Amigos do Fingidor

quinta-feira, 14 de janeiro de 2016

O curador divino e a serpente: luta mágica pela vida


João Bosco Botelho


O mais importante curador divino na Grécia antiga foi Asclépio, filho de Apolo, considerado, durante vários séculos, o deus da Medicina. Os doentes que recuperavam a saúde nos templos desse deus grego tornaram públicos os agradecimentos por meio de esculturas especificando o nome do doente e a cura milagrosa obtida. Existem duas particularmente bem documentadas: o caso da cegueira de Phalysios e o das varizes de outro paciente anônimo.
Muitos afrescos retratando Asclépio contêm a serpente enrolada no bastão. A associação da cobra à medicina já estava presente na sociedade babilônica, mil anos antes da pólis grega. Na Babilônia de Hammurabi, o deus da cura Ningishzida, da região de Lagash, era representado por duas serpentes enroladas numa vara de madeira.
A imagem de Asclépio ligada ao réptil dava força aos desprotegidos. Curadores e enfermos veneravam-no, nas cidades gregas. Milhares de peregrinos doentes e deserdados marchavam em procissões, para suplicar nos altares as graças da saúde e da fartura.

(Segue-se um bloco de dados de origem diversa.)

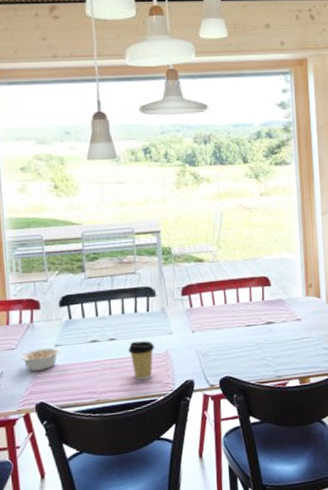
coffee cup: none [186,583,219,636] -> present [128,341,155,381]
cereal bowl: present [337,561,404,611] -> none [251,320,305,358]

É possível estabelecer duas imagens simbólicas, ligando a serpente ao ensejo de recusar a morte. A primeira, ao fato de poder viver acima e abaixo da terra, mediando dois mundos diferentes, em estreito vínculo com a localização subterrânea do mundo invisível. A outra, mais importante, está fincada na crença do renascer, por meio da renovação periódica da pele.

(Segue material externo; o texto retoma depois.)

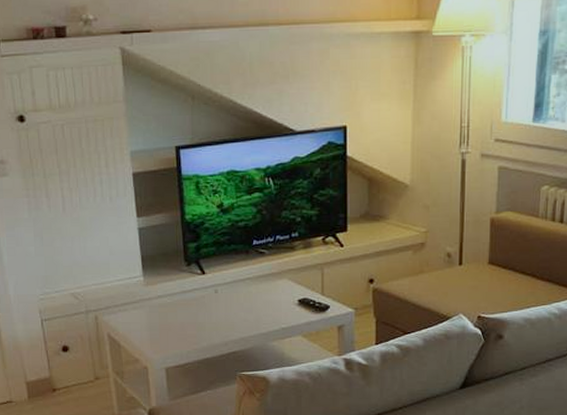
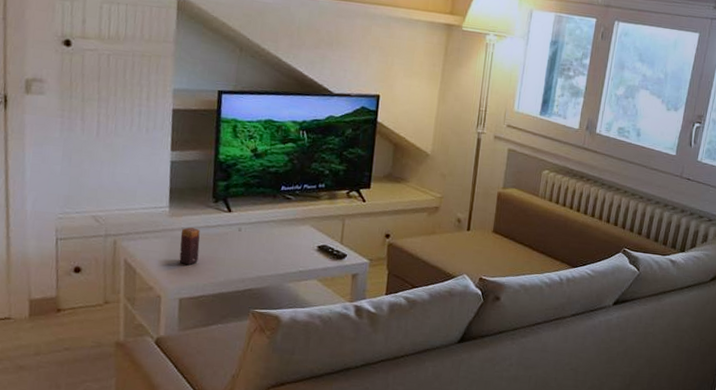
candle: none [158,295,179,334] -> present [179,227,200,266]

Na Babilônia, a epopéia de Gilgamesh, relacionada com os grandes feitos desse rei, em torno dos anos 2750 a.C., o herói, cansado depois de inúmeras peripécias na busca da planta que proporcionaria a vida eterna, ao acordar, na beira do rio, vê o vegetal ser comido pela serpente, e, impotente, resta-lhe admirar o renascer do bicho e o convencimento da inevitabilidade da morte.
Na Índia antiga, no Rig Veda (I 79,1), escrito entre 1700 e 1100 a.C., os Adityas são descritos como descendentes da serpente porque, ao perderem a pele velha, eles venceram a morte e adquiriram a imortalidade. Esse extraordinário texto, conhecido como Livro dos Hinos, é o documento mais antigo da literatura hindu.

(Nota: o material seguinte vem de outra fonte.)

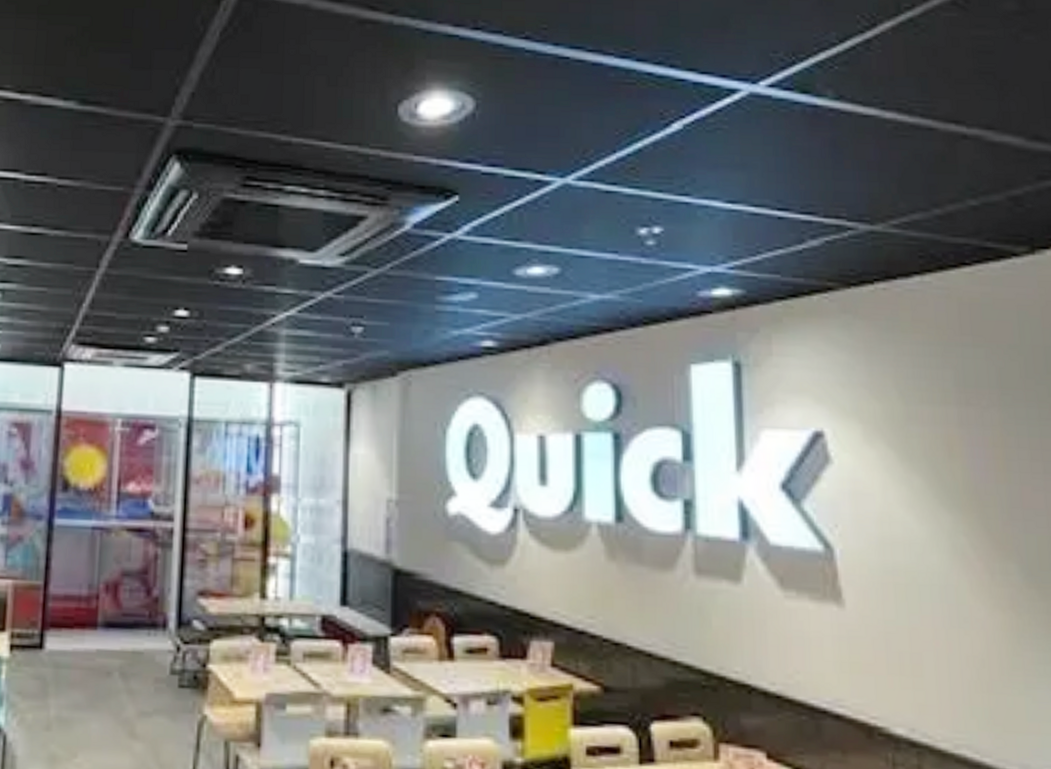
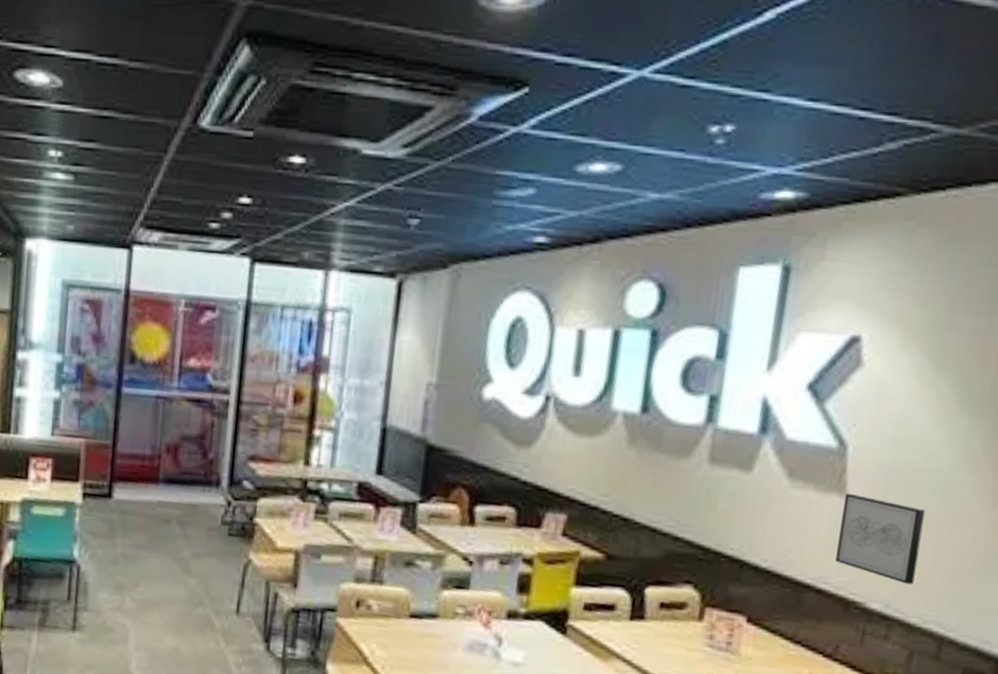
wall art: none [843,602,934,703] -> present [835,494,926,585]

Esse extraordinário elo entre os curadores com a serpente é uma das heranças metafóricas arcaicas mais interessantes empurrando a luta atávica contra os limites da vida. O poder do curador, representado pela serpente, é o símbolo vivo desse enfrentamento, para modificar o determinismo irremovível da morte.
Asclépio conquistou fama inimaginável; possuía a delicadeza do tocador de harpa e a habilidade agressiva do cirurgião. Todos os doen­tes que não obtinham cura em outros oráculos procuravam os servi­ços desse deus curador. Muito mais cirurgião, ele criou as tiras, as ligaduras e as tentas para drenar as feridas. Na famosa trilha de curas extraordinárias, ressuscitou alguns mortos e por essa razão foi fulminado por Zeus com os raios dos Ciclopes. Zeus matou Asclépio porque temia que a ordem natural fosse mudada.
Asclépio, sempre ligado à serpente, se tornou o maior dos curadores do panteão grego; era celebrado em grandes festas públicas, no dia 18 de outubro.
Após a conquista da Grécia pelas legiões romanas, foi mantida a narrativa teogônica entre curadores divinos e a serpente: rebatizaram Asclépio de Esculápio.
Após a cristianização do império romano, o dia 18 de outubro, ligado aos curadores divinos greco-romanos, renasceu associado ao nascimento de Lucas, o apóstolo-medico Lucas, e se manteve até hoje como o Dia do Médico.